In the history of the book department there is the fifth volume of the Cambridge University Press's own History of the Book in Britain covering the period 1557-1695 and edited by John Barnard and the late Don McKenzie; Andrew Murphy's Shakespeare in Print from the first quartos to 20th century editions; and Print, Manuscript and the Search for Order 1450-1830 by David McKitterick the distinguished Trinity Cambridge librarian, based on his Lyell Lectures delivered at Oxford. From Australia we have Patrick Spedding's Eliza Haywood [1693-1756]; Ian Morrison's Australian Almanacs; and B.Hubber and V.Smith's Patrick White, a Bibliography.

The widely praised Catalogue of the RIBA British Architectural Library Early Printed Books 1478-1840, compiled by N.Savage, P.W.Nash, et al. and just completed with the appearance of Vol V stands out for sheer size, weighing in at 3,500 pages. And representing the technological revolution of our times is Diana Hook and Jeremy Norman's Origins of Cyberspace (Computing, Networking, Telecommunications).

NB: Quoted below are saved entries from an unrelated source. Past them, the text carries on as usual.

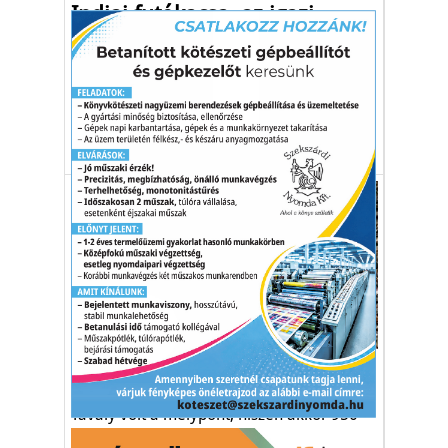
Indiai futókacsa, az igazi
biológiai szuperfegyver
Nemcsak a kifejlett csigákat fogyasztja el,
hanem a petéket is.
baromfi
kártevőírtás
futókacsa
Gazdaság
Tyúkdömping a Dunántúlon
Tavaly volt a mélypont, hiszen akkor 950
ezer körül volt a vasi tyúkszám.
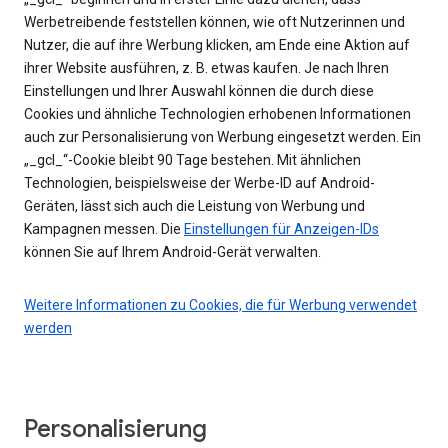
Werbetreibende feststellen können, wie oft Nutzerinnen und
Nutzer, die auf ihre Werbung klicken, am Ende eine Aktion auf
ihrer Website ausführen, z. B. etwas kaufen. Je nach Ihren
Einstellungen und Ihrer Auswahl können die durch diese
Cookies und ähnliche Technologien erhobenen Informationen
auch zur Personalisierung von Werbung eingesetzt werden. Ein
„_gcl_“-Cookie bleibt 90 Tage bestehen. Mit ähnlichen
Technologien, beispielsweise der Werbe-ID auf Android-
Geräten, lässt sich auch die Leistung von Werbung und
Kampagnen messen. Die
Einstellungen für Anzeigen-IDs
können Sie auf Ihrem Android-Gerät verwalten.
Weitere Informationen zu Cookies, die für Werbung verwendet
werden
Personalisierung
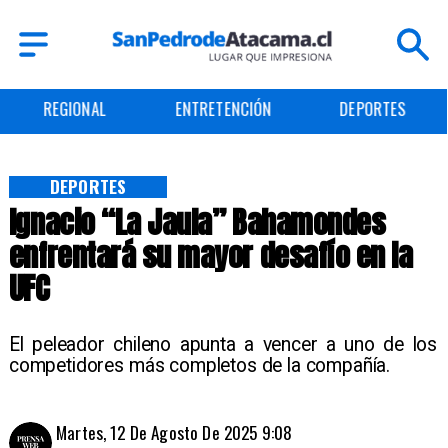
REGIONAL
ENTRETENCIÓN
DEPORTES
DEPORTES
Ignacio “La Jaula” Bahamondes
enfrentará su mayor desafío en la
UFC
El peleador chileno apunta a vencer a uno de los
competidores más completos de la compañía.
Martes, 12 De Agosto De 2025 9:08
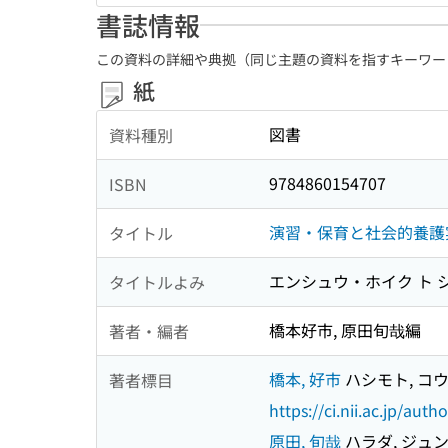
書誌情報
この資料の詳細や典拠（同じ主題の資料を指すキーワー
紙
図書
資料種別
9784860154707
ISBN
演習・保育と社会的養護
タイトル
エンシュウ・ホイク ト 
タイトルよみ
橋本好市, 原田旬哉編
著者・編者
橋本, 好市
ハシモト, コ
著者標目
https://ci.nii.ac.jp/au
原田, 旬哉
ハラダ, ジュ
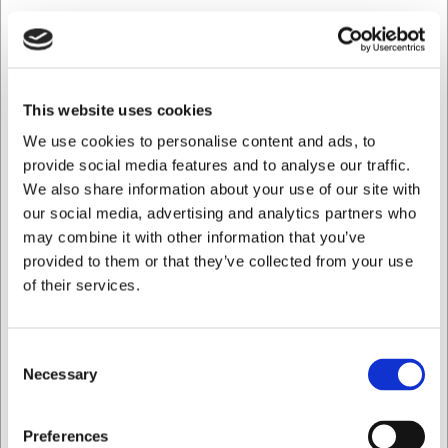
Praktiske fordele i køkkenet
Sættets forskellige redskaber giver dig mulighed for at
skabe varierede mønstre og dekorationer på dine
chokolader. Spiralen er særligt velegnet til at lave fine
This website uses cookies
mønstre i overfladen, mens gaflerne letter processen med
at dyppe og løfte pralinerne. Efter brug kan alle dele
We use cookies to personalise content and ads, to
rengøres i opvaskemaskinen, hvilket sparer tid og besvær.
provide social media features and to analyse our traffic.
Den medfølgende opskriftsbog indeholder inspiration og
We also share information about your use of our site with
vejledning til både klassiske og kreative
our social media, advertising and analytics partners who
chokoladekreationer.
may combine it with other information that you’ve
Tekniske specifikationer
provided to them or that they’ve collected from your use
of their services.
Drypristen måler 300 x 300 mm med en højde på 19 mm
og står stabilt på fire ben. Sættet indeholder i alt to
forskellige dyppegafler, en spiral, en dryprist samt en
Consent
opskriftsbog. Alle metaldele er fremstillet af holdbart
Necessary
Selection
rustfrit stål, der tåler opvaskemaskine og er hygiejnisk at
arbejde med ved fødevareproduktion.
Jeg ønsker at handle som
Preferences
Med dette chokoladesæt fra Westmark får du:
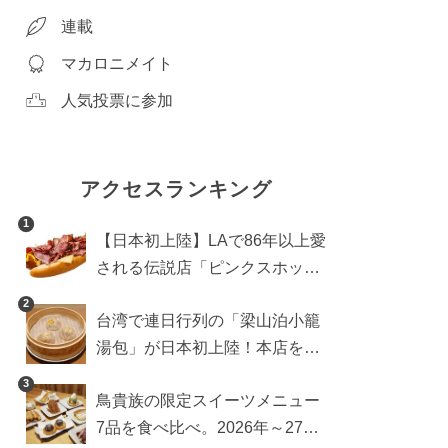
連載
マカロニメイト
人気投票に参加
アクセスランキング
1
【日本初上陸】LAで86年以上愛
される伝説店「ピンクスホット
ドッグス」が年内に東京へ。ホ
2
台湾で連日行列の「梁山泊小籠
ットドッグブーム到来!?
湯包」が日本初上陸！本店を知
るライターが魅力をレポート
3
鳥貴族の限定スイーツメニュー
7品を食べ比べ。2026年～27年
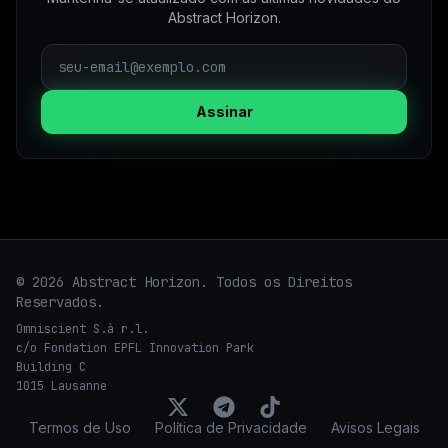
Abstract Horizon.
Assinar
© 2026 Abstract Horizon. Todos os Direitos
Reservados.
Omniscient S.à r.l.
c/o Fondation EPFL Innovation Park
Building C
1015 Lausanne
Termos de Uso
Política de Privacidade
Avisos Legais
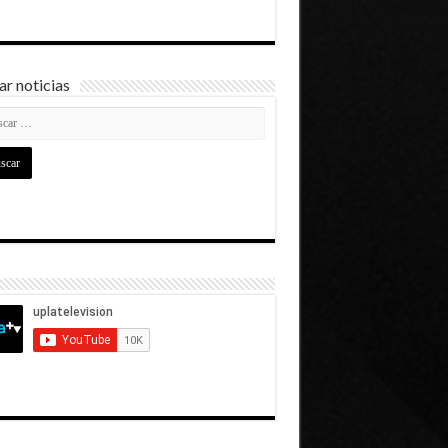
r noticias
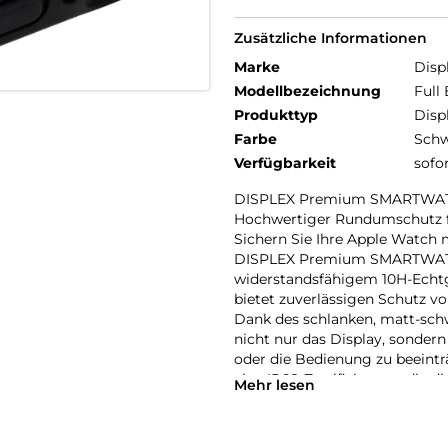
Zusätzliche Informationen
Marke
Disp
Modellbezeichnung
Full
Produkttyp
Disp
Farbe
Schw
Verfügbarkeit
sofo
DISPLEX Premium SMARTWAT
Hochwertiger Rundumschutz f
Sichern Sie Ihre Apple Watch 
DISPLEX Premium SMARTWATC
widerstandsfähigem 10H-Echtgl
bietet zuverlässigen Schutz vo
Dank des schlanken, matt-sc
nicht nur das Display, sonder
oder die Bedienung zu beeintr
eine IP68-Zertifizierung, die d
Mehr lesen
sportliche Aktivitäten, Outdo
Eine High-Tech-Anti-Fingerpr
erleichtert die Reinigung, wäh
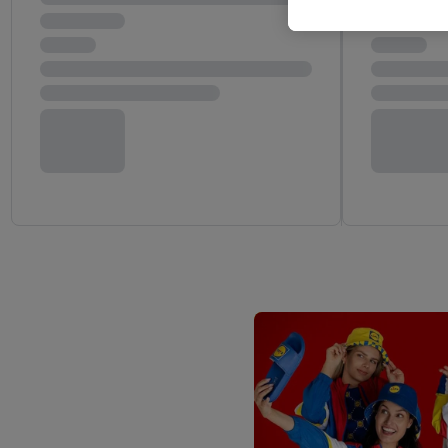
l’achat) peuvent égaleme
plusieurs services de Li
identifiants/identifiant
Sous « Personnaliser », 
traitement des données
En cliquant sur « Refuse
« Accepter », vous auto
informations sur la du
avec effet pour l’aveni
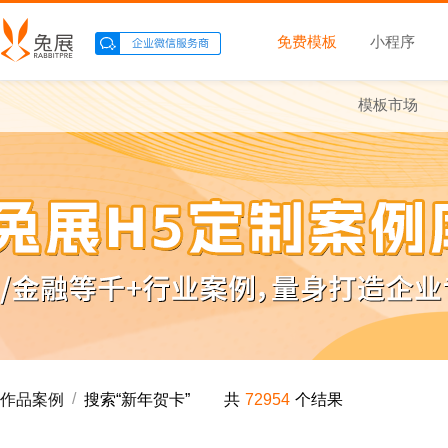
免费模板
小程序
模板市场
/
作品案例
搜索“
新年贺卡
”
共
72954
个结果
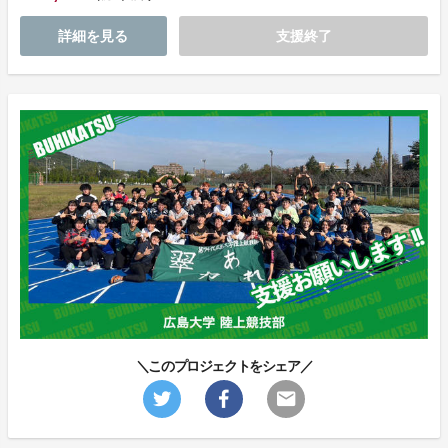
詳細を見る
支援終了
＼このプロジェクトをシェア／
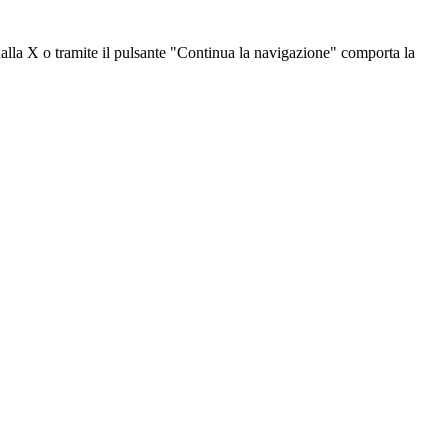
dalla X o tramite il pulsante "Continua la navigazione" comporta la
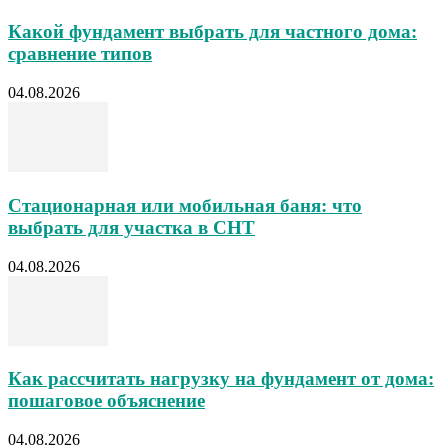
Какой фундамент выбрать для частного дома:
сравнение типов
04.08.2026
Стационарная или мобильная баня: что
выбрать для участка в СНТ
04.08.2026
Как рассчитать нагрузку на фундамент от дома:
пошаговое объяснение
04.08.2026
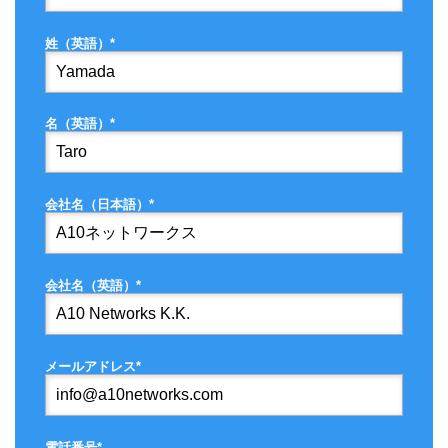
姓（英語）*
名（英語）*
会社名（日本語）*
会社名（英語）*
メールアドレス*
電話番号*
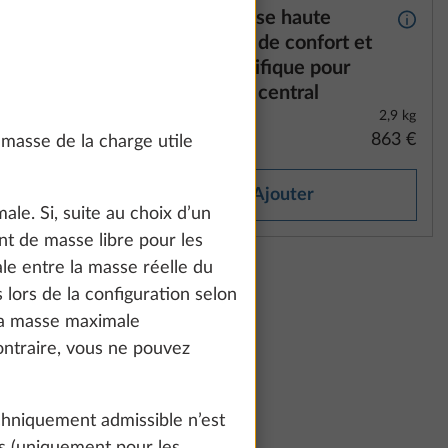
ETIC
Matelas mousse haute
Plus d’informations
Plus d
densité zones de confort et
sommier spécifique pour
grand lit ou lit central
3,0 kg
2,9 kg
403 €
863 €
masse de la charge utile
Ajouter
ale. Si, suite au choix d’un
nt de masse libre pour les
le entre la masse réelle du
lors de la configuration selon
la masse maximale
ontraire, vous ne pouvez
hniquement admissible n’est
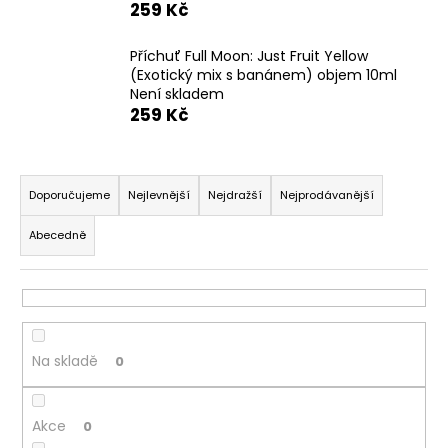
259 Kč
a
j
Příchuť Full Moon: Just Fruit Yellow
í
(Exotický mix s banánem) objem 10ml
Není skladem
t
259 Kč
?
Ř
a
Doporučujeme
Nejlevnější
Nejdražší
Nejprodávanější
z
HLEDAT
Abecedně
e
n
í
D
p
o
r
p
Na skladě
0
o
o
d
r
u
Akce
u
0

Three strong contenders have arrived from France and French-speaking Switzerland: Bibles imprimees du Xve au XVIIIe siecle conservees a Paris by M.Delaveau and D.Hillard; Les Plans de Paris des origines (1493) au XVIIIe siecle by J.Boutier; and the distinguished 3-volume Bibliotheca Calviniana by R.Peter and J.-F.Gilmont. All three have already earned distinction by winning the SLAM Prix de la Bibliographie. Last to arrive is the long awaited opus of the Freemans, Arthur and Janet Ing, Bio-Bibliography of John Payne Collier, Scholarship and Forgery in the Nineteenth Century, seventeen years in the making and alleged by one reviewer to run to 650,000 words.

It will be for the international panel of jurors, scholars, librarians and booksellers, to first nominate a short list and then to decide on the winner of the $10,000 Prize. The criteria are originality and bibliographical significance. They will convene during 2005 and their decision announced in 2006.